Input:
◇ ◇ ◇

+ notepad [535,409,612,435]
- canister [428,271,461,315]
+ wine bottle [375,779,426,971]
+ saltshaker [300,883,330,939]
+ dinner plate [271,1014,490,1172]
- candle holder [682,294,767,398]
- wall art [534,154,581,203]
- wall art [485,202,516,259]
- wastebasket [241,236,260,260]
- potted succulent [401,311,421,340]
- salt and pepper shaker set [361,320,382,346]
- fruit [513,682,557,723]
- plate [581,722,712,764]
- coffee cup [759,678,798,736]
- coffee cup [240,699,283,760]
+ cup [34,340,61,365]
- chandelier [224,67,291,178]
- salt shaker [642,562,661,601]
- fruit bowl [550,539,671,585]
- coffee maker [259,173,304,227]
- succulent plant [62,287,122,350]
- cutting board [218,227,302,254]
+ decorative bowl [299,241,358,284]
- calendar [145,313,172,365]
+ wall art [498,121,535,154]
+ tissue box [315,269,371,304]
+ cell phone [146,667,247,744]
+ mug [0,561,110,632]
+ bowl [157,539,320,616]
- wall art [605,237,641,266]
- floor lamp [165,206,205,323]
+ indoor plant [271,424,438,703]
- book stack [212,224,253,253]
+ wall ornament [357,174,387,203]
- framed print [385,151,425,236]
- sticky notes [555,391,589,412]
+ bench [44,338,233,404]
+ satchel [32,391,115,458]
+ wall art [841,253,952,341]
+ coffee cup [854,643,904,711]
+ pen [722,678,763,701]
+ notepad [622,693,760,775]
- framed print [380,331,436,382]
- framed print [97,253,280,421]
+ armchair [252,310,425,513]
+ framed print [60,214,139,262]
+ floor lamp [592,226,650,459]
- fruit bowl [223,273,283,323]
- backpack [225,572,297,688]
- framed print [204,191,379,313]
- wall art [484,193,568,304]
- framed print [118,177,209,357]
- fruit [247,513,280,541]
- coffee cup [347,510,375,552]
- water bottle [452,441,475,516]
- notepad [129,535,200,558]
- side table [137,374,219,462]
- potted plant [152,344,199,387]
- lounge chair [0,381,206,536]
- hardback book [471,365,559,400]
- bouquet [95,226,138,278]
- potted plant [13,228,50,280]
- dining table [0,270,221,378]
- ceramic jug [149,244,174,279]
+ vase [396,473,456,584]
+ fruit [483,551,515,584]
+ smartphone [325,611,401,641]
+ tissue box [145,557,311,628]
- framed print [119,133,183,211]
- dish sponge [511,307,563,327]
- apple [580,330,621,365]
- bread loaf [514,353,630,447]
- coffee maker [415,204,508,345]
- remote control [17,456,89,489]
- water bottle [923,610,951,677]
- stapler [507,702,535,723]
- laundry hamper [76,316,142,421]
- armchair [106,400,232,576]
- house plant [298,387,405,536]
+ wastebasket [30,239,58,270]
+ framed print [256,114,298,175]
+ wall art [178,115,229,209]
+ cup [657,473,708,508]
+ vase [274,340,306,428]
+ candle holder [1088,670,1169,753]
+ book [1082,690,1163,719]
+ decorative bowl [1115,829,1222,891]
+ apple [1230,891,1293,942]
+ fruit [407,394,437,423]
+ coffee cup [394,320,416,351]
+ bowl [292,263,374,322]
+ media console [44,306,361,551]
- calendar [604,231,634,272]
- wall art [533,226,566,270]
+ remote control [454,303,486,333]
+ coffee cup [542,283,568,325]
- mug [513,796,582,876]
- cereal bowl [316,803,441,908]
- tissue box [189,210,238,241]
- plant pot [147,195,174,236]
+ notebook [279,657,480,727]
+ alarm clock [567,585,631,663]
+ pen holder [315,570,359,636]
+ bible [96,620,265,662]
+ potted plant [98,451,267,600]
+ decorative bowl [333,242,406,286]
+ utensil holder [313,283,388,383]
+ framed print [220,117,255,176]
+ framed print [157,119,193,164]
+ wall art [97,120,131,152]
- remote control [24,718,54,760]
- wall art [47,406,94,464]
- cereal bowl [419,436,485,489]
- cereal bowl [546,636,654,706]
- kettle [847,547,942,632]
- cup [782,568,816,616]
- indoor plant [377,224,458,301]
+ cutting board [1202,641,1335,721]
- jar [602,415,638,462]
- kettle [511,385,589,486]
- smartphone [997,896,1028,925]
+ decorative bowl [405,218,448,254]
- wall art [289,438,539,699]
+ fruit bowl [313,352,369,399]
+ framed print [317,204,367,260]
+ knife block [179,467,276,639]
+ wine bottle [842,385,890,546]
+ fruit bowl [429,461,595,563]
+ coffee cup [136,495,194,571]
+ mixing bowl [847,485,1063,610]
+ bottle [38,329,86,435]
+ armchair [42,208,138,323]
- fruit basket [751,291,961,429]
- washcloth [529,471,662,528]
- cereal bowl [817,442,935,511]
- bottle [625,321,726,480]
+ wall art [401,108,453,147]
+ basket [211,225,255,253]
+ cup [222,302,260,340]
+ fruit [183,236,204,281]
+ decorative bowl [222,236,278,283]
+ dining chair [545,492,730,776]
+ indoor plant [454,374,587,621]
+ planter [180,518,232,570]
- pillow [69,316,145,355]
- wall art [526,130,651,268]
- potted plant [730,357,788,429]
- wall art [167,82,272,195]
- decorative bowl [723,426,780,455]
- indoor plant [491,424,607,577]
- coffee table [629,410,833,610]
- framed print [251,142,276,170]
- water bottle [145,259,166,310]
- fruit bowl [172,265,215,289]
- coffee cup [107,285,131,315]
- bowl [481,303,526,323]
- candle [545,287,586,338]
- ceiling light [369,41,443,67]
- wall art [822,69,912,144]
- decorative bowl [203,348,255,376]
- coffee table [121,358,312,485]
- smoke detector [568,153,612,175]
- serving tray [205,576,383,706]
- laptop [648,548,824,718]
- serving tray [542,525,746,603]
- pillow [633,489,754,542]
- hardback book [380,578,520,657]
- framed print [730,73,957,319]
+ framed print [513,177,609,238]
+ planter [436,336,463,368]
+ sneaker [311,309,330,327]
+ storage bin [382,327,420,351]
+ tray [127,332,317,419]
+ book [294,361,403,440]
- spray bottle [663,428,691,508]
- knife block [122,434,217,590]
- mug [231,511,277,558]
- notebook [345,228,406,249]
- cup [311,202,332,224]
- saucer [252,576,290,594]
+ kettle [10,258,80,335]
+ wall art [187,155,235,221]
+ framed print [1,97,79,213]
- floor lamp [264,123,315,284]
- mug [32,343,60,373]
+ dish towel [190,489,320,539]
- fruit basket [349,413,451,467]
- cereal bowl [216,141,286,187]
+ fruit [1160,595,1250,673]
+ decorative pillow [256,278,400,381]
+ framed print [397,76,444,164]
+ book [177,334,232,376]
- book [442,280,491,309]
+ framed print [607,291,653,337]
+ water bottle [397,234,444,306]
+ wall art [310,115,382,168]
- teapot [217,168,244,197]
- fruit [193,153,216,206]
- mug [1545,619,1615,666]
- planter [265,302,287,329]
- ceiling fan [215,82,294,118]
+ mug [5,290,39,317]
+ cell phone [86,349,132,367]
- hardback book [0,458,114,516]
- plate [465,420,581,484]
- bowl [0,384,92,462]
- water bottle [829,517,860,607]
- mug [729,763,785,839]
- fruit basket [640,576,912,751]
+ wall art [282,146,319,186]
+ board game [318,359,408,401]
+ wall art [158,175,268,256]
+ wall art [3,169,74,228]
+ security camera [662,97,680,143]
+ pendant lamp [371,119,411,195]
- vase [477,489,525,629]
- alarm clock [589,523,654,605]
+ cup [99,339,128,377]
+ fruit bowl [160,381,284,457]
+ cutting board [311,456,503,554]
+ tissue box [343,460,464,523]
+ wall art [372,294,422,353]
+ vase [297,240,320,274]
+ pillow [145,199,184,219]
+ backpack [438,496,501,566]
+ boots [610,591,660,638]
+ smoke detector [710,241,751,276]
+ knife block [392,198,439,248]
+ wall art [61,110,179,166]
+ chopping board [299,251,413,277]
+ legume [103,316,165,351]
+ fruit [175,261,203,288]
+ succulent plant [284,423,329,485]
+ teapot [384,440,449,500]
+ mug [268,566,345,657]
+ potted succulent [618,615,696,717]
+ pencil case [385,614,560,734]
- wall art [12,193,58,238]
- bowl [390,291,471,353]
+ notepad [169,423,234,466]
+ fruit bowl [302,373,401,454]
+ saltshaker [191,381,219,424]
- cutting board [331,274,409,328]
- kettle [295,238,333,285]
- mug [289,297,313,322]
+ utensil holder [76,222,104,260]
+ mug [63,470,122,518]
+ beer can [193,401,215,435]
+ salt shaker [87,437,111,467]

◇ ◇ ◇

To do:
Using only the listing above, restate exactly the lines from the line containing "- fruit [247,513,280,541]" through the line containing "utensil holder [313,283,388,383]", both included.

Answer box:
- fruit [247,513,280,541]
- coffee cup [347,510,375,552]
- water bottle [452,441,475,516]
- notepad [129,535,200,558]
- side table [137,374,219,462]
- potted plant [152,344,199,387]
- lounge chair [0,381,206,536]
- hardback book [471,365,559,400]
- bouquet [95,226,138,278]
- potted plant [13,228,50,280]
- dining table [0,270,221,378]
- ceramic jug [149,244,174,279]
+ vase [396,473,456,584]
+ fruit [483,551,515,584]
+ smartphone [325,611,401,641]
+ tissue box [145,557,311,628]
- framed print [119,133,183,211]
- dish sponge [511,307,563,327]
- apple [580,330,621,365]
- bread loaf [514,353,630,447]
- coffee maker [415,204,508,345]
- remote control [17,456,89,489]
- water bottle [923,610,951,677]
- stapler [507,702,535,723]
- laundry hamper [76,316,142,421]
- armchair [106,400,232,576]
- house plant [298,387,405,536]
+ wastebasket [30,239,58,270]
+ framed print [256,114,298,175]
+ wall art [178,115,229,209]
+ cup [657,473,708,508]
+ vase [274,340,306,428]
+ candle holder [1088,670,1169,753]
+ book [1082,690,1163,719]
+ decorative bowl [1115,829,1222,891]
+ apple [1230,891,1293,942]
+ fruit [407,394,437,423]
+ coffee cup [394,320,416,351]
+ bowl [292,263,374,322]
+ media console [44,306,361,551]
- calendar [604,231,634,272]
- wall art [533,226,566,270]
+ remote control [454,303,486,333]
+ coffee cup [542,283,568,325]
- mug [513,796,582,876]
- cereal bowl [316,803,441,908]
- tissue box [189,210,238,241]
- plant pot [147,195,174,236]
+ notebook [279,657,480,727]
+ alarm clock [567,585,631,663]
+ pen holder [315,570,359,636]
+ bible [96,620,265,662]
+ potted plant [98,451,267,600]
+ decorative bowl [333,242,406,286]
+ utensil holder [313,283,388,383]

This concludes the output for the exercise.